I have a case where I need to write a very large 2D array to a file(pkl,npy,npz... ). My logic is to get the array part by part and save it to the file sequentially. Also, I want to read the same array, from this file, sequentially. Since the array is too big I cannot do any of this in one go. So my question is, how can I achieve this? Is there an inbuilt or external package that can help me do this? The environment I'm using is python. This is the part of the code that causes a Memory Error.
def generate_arrays():
model=loadGloveModel('glove.6B.100d.txt')
clf=pickle.load(open('cluster.pkl','rb'))

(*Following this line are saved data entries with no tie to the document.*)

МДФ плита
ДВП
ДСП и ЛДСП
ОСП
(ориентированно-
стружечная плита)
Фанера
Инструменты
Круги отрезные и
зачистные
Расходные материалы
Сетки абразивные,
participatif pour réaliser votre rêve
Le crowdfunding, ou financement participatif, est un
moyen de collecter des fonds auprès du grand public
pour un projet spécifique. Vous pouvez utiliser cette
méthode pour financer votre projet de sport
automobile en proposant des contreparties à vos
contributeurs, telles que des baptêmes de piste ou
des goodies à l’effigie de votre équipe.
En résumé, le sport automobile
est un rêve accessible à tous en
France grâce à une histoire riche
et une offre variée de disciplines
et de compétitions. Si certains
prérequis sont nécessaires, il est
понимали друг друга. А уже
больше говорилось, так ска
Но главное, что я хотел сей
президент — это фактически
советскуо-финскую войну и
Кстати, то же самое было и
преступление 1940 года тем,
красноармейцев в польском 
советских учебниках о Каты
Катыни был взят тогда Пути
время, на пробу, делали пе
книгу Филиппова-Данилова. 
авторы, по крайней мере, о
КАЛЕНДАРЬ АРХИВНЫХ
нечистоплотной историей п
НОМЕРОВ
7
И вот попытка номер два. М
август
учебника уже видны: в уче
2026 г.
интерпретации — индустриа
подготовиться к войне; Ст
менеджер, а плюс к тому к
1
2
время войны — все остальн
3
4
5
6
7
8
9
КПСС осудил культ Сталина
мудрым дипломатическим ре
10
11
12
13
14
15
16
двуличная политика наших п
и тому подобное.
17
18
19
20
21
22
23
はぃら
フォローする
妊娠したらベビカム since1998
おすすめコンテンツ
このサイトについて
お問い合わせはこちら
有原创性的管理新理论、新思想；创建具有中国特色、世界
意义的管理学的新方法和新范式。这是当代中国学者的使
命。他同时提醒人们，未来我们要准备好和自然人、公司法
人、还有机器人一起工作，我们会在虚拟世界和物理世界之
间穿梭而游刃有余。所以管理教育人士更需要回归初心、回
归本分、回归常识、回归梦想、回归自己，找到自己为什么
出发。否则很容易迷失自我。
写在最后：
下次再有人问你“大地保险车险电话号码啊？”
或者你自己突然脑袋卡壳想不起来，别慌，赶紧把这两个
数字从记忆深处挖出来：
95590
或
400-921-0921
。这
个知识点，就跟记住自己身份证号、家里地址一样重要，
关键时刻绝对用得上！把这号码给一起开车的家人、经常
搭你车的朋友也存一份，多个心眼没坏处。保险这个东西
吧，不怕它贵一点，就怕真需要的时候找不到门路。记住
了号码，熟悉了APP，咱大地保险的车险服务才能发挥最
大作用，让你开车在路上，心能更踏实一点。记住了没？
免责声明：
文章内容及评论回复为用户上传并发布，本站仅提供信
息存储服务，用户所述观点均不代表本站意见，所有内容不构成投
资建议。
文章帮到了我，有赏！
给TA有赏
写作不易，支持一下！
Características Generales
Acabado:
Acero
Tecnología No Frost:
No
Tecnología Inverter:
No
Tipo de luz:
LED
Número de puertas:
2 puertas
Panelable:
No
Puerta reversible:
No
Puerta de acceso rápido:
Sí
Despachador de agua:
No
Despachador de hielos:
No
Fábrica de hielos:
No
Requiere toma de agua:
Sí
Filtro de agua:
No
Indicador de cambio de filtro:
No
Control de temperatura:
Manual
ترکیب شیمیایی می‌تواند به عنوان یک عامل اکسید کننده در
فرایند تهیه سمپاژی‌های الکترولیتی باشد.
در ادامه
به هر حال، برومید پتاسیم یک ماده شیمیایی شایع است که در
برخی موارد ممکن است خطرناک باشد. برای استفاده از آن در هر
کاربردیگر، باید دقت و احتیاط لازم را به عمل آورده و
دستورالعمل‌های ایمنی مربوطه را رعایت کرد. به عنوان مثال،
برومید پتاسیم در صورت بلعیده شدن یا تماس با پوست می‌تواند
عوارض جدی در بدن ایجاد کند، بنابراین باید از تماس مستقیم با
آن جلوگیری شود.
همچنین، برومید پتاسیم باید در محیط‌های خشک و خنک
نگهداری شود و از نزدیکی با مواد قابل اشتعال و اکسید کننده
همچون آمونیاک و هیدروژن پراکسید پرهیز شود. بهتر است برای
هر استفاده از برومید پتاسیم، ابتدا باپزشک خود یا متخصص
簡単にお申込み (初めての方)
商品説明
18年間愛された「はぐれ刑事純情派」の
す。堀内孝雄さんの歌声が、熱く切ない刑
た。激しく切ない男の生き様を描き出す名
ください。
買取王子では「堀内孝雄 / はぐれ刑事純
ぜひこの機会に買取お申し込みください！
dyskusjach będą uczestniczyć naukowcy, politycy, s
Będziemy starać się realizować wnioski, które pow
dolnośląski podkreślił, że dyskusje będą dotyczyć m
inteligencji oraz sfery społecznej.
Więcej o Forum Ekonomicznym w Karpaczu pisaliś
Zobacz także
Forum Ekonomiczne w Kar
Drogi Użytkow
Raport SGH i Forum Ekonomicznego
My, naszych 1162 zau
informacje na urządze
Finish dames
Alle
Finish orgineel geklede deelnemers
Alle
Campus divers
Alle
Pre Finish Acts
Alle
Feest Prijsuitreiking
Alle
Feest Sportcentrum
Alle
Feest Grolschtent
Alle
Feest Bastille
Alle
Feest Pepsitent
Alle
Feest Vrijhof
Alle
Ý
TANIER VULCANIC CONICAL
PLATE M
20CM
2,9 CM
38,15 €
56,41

tags=pickle.load(open('tags.pkl','rb'))
cursor=db.cursor()
sql="SELECT * FROM tag_data"
try:
cursor.execute(sql)
db.commit()
except Exception as e:
print "Error",e
db.rollback()
ingre=[]
keyw=[]
for i in cursor.fetchall():
tag=np.zeros(len(tags))
ing=np.zeros(len(set(clf.labels_)))
ii=word_tokenize(i[1])
tt=word_tokenize(i[2])
for j in ii:
try:
vec=model[j]
except:
continue
pos=clf.predict([vec])
ing[pos] +=1
for j in tt:
if j in tags:
tag[tags.index(j)] +=1
ingre.append(ing)
keyw.append(tag)
return [ingre,keyw]
arr = generate_arrays()
pickle.dump(arr,open('input.pkl','wb'))
I think the problem is due to the low RAM of the machine. Can we open a file stream and write arrays as batches. Similarly, can I read arrays as batches of n rows? Any help would be appreciated.